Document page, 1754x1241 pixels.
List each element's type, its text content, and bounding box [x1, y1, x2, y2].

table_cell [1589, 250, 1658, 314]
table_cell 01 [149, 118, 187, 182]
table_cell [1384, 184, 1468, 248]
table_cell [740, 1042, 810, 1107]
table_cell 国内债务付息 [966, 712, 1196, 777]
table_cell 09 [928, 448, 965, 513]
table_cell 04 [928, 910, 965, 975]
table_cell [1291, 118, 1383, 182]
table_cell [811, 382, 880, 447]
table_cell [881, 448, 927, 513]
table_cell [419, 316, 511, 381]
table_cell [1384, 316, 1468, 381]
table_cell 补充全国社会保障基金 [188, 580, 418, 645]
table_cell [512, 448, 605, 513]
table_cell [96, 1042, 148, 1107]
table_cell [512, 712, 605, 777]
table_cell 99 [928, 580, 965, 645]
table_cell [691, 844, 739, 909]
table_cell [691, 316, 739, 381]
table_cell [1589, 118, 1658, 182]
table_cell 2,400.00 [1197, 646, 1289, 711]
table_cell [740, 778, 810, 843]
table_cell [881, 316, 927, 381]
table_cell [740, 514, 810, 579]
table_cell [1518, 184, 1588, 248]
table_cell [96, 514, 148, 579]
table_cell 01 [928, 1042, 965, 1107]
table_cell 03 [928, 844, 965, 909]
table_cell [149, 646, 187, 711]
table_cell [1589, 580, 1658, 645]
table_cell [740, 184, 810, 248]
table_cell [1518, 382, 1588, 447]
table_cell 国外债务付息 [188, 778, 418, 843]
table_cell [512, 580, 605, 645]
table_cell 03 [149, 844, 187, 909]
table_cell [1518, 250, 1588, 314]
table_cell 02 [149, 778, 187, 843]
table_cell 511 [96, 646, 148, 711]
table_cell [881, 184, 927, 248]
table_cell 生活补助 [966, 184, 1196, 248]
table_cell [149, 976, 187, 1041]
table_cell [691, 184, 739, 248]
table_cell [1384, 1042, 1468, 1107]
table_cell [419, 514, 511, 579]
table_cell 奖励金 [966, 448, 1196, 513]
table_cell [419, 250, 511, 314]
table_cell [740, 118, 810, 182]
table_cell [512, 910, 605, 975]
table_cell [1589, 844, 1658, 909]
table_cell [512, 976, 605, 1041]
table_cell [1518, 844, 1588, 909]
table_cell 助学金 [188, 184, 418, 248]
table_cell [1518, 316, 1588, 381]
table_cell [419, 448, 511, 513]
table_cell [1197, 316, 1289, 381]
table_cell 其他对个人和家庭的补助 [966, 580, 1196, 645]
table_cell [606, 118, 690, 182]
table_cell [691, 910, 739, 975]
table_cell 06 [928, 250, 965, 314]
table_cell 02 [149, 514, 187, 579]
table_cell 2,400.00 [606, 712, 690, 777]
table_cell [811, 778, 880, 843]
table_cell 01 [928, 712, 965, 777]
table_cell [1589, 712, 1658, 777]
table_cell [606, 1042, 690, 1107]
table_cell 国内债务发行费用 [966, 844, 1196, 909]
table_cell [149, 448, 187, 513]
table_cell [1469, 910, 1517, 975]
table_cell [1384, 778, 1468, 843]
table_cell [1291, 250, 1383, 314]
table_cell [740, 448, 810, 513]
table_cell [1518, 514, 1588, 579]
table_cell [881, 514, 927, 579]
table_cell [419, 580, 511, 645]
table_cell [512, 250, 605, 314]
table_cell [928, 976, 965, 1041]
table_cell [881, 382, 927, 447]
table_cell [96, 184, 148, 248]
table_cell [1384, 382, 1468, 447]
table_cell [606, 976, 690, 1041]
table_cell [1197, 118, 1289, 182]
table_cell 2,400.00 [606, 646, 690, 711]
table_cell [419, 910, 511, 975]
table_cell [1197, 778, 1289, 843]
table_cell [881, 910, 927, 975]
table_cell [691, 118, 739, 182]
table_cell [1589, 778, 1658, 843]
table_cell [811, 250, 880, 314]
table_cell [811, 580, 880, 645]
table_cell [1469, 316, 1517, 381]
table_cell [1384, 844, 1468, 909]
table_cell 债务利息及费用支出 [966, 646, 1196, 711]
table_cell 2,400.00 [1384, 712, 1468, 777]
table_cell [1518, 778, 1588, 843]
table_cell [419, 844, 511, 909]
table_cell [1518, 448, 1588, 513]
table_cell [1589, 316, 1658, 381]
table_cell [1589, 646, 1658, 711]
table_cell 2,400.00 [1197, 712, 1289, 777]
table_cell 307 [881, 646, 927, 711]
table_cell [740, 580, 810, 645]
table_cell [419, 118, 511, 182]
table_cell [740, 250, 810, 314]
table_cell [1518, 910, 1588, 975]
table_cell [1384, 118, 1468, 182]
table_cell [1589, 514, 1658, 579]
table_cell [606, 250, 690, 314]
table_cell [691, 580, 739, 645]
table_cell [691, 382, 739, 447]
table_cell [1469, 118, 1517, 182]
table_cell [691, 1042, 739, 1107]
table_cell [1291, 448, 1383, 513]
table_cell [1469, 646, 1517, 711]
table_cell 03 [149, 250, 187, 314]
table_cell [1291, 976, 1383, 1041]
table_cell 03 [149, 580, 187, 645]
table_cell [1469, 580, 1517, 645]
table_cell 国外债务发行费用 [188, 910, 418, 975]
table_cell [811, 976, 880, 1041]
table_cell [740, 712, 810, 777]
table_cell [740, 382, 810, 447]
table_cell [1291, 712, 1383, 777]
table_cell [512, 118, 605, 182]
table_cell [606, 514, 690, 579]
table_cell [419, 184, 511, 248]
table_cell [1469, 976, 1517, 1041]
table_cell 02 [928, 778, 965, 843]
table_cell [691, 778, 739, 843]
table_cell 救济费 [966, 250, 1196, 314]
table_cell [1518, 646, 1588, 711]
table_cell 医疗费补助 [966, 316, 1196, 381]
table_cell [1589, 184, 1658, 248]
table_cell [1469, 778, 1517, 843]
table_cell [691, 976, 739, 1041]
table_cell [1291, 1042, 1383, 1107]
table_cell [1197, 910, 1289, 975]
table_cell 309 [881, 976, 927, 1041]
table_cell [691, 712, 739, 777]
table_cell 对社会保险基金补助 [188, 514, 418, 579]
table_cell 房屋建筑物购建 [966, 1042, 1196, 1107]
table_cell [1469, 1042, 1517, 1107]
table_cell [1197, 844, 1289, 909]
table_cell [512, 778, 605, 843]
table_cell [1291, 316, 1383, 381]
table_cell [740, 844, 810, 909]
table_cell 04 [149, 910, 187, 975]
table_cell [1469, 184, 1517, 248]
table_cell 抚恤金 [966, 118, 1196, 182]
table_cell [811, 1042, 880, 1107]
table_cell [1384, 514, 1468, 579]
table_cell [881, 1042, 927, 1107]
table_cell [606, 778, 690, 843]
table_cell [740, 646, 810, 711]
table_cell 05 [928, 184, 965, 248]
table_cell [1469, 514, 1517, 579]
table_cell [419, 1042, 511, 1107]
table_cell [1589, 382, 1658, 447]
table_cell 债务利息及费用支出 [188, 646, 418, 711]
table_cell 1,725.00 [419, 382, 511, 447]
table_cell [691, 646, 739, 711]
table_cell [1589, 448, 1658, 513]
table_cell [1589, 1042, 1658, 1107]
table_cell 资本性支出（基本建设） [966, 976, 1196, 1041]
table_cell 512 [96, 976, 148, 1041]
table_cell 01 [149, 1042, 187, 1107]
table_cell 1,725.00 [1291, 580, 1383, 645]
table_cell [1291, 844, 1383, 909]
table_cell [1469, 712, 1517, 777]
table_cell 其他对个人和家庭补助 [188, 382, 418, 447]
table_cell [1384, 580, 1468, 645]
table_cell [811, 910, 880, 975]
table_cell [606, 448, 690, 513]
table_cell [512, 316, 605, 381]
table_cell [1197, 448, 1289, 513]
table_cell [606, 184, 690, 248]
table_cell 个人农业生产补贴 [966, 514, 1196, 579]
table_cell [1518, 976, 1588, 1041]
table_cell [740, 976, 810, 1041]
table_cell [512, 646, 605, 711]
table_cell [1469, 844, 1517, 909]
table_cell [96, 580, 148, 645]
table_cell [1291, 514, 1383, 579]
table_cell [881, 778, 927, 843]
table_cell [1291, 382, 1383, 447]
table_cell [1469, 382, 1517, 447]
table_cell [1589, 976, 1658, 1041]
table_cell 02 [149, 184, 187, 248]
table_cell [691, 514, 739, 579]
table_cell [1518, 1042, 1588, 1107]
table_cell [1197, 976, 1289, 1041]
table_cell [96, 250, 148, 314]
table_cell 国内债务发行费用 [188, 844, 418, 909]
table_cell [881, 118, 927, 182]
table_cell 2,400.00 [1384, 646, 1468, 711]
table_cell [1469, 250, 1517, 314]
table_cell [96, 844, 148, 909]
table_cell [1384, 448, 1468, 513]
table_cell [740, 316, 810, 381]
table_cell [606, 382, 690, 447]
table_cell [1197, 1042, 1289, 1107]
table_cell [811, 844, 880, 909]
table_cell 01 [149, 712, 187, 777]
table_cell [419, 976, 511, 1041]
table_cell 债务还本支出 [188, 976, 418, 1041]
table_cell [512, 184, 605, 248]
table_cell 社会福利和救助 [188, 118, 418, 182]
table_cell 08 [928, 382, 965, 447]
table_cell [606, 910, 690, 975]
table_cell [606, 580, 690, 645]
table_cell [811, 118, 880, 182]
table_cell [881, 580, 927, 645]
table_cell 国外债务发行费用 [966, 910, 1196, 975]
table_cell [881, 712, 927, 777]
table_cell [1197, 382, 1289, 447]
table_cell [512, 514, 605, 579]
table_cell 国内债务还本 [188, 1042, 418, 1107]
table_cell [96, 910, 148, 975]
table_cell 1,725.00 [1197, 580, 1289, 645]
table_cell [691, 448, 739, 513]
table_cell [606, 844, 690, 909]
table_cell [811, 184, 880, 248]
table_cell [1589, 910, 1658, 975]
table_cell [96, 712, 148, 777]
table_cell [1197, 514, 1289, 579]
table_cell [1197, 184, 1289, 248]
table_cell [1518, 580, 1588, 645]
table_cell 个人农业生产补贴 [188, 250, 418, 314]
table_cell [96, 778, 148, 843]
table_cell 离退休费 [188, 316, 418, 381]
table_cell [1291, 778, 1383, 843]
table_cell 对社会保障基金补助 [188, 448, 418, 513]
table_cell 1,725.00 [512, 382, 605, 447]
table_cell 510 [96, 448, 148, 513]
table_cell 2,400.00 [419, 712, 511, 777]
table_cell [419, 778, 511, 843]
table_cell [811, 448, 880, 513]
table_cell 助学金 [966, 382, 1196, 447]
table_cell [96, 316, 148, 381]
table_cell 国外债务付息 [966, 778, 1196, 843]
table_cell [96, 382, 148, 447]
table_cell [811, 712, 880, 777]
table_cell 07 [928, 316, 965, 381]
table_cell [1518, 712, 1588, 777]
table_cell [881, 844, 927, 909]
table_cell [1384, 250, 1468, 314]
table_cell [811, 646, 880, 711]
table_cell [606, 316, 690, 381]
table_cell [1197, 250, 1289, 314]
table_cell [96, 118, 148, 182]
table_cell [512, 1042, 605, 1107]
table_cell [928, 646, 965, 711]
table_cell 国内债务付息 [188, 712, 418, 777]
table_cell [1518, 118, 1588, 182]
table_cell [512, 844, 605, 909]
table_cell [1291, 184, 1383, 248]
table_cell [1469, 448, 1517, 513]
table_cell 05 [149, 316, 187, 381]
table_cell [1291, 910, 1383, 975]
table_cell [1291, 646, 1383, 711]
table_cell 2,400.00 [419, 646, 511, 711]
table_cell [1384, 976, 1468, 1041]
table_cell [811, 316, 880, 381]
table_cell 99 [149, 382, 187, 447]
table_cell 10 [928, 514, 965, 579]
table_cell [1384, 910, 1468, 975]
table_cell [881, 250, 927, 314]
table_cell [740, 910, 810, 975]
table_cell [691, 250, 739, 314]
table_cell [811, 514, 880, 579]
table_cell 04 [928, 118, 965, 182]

...

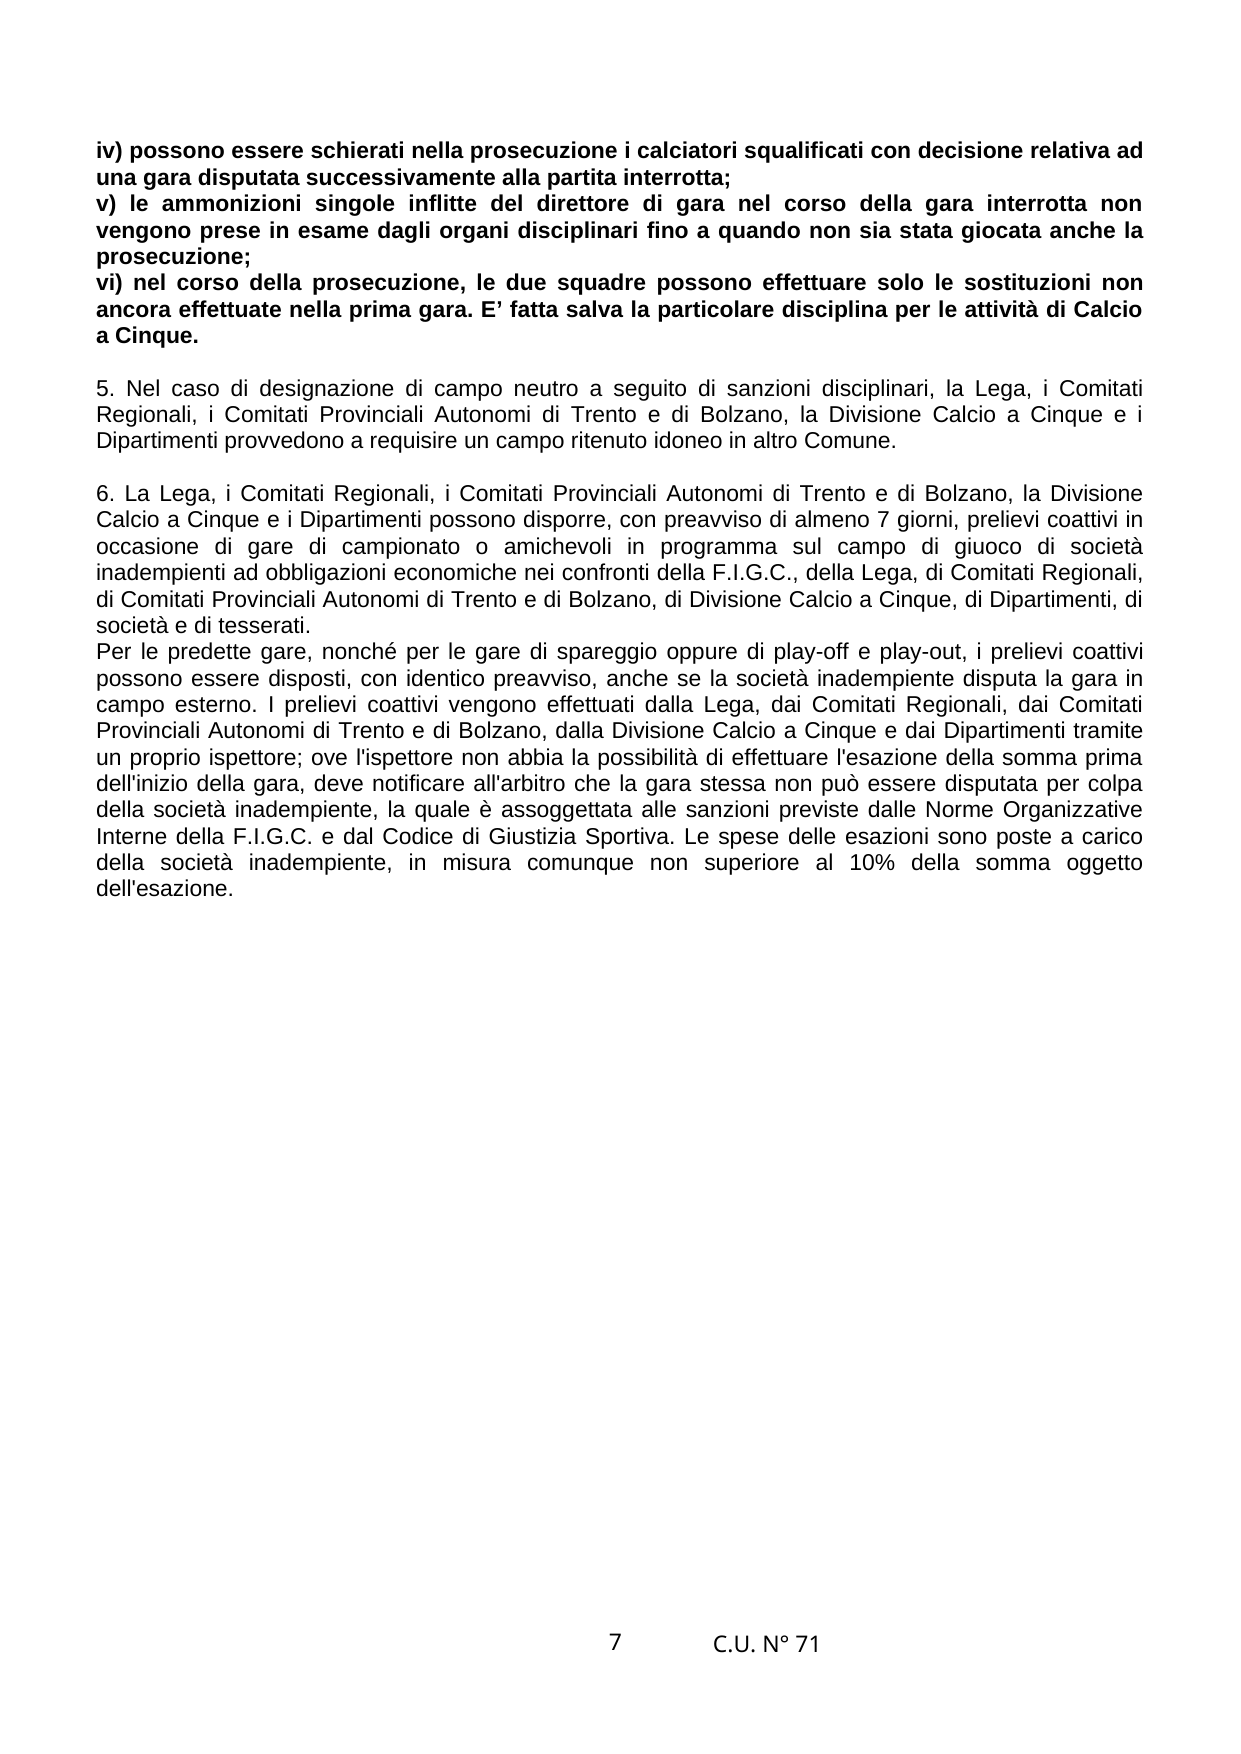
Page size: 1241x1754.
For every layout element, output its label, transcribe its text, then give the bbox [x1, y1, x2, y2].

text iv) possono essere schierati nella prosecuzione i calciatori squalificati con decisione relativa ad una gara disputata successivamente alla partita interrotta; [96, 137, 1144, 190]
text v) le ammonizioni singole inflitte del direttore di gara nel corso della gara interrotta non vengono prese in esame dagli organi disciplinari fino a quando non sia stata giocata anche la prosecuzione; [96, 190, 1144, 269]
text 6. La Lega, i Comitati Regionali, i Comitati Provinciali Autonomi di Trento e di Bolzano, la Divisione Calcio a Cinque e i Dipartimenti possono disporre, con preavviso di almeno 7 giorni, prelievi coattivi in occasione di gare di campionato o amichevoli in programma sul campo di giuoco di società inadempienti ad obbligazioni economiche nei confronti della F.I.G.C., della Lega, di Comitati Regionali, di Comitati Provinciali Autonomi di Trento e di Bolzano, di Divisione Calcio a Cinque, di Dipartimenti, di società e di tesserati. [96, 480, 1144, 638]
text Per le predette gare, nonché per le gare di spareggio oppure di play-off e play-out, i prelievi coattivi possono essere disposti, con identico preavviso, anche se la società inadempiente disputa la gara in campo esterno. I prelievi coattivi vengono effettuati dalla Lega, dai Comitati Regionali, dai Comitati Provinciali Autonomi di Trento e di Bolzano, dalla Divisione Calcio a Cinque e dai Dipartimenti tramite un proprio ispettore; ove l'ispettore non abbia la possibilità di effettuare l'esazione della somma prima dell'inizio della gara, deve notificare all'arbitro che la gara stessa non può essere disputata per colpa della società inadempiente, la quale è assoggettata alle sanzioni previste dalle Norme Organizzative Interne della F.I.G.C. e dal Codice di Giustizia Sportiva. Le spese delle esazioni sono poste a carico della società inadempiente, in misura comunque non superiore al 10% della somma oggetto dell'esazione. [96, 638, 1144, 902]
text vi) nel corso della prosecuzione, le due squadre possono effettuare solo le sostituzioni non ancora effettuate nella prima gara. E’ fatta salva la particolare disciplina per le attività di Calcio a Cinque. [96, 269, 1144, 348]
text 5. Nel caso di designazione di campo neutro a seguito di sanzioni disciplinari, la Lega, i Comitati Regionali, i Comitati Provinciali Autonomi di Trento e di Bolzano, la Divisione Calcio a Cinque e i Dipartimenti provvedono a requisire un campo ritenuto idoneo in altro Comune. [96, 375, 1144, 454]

* * *

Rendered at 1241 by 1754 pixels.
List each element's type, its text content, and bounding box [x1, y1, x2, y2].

> **YOUR OBJECTIVE**:
List each line in the listing that contains the string "pixels".

> **RESPONSE BOX**:
Document page, 1754x1241 pixels.
Rendered at 1241 by 1754 pixels.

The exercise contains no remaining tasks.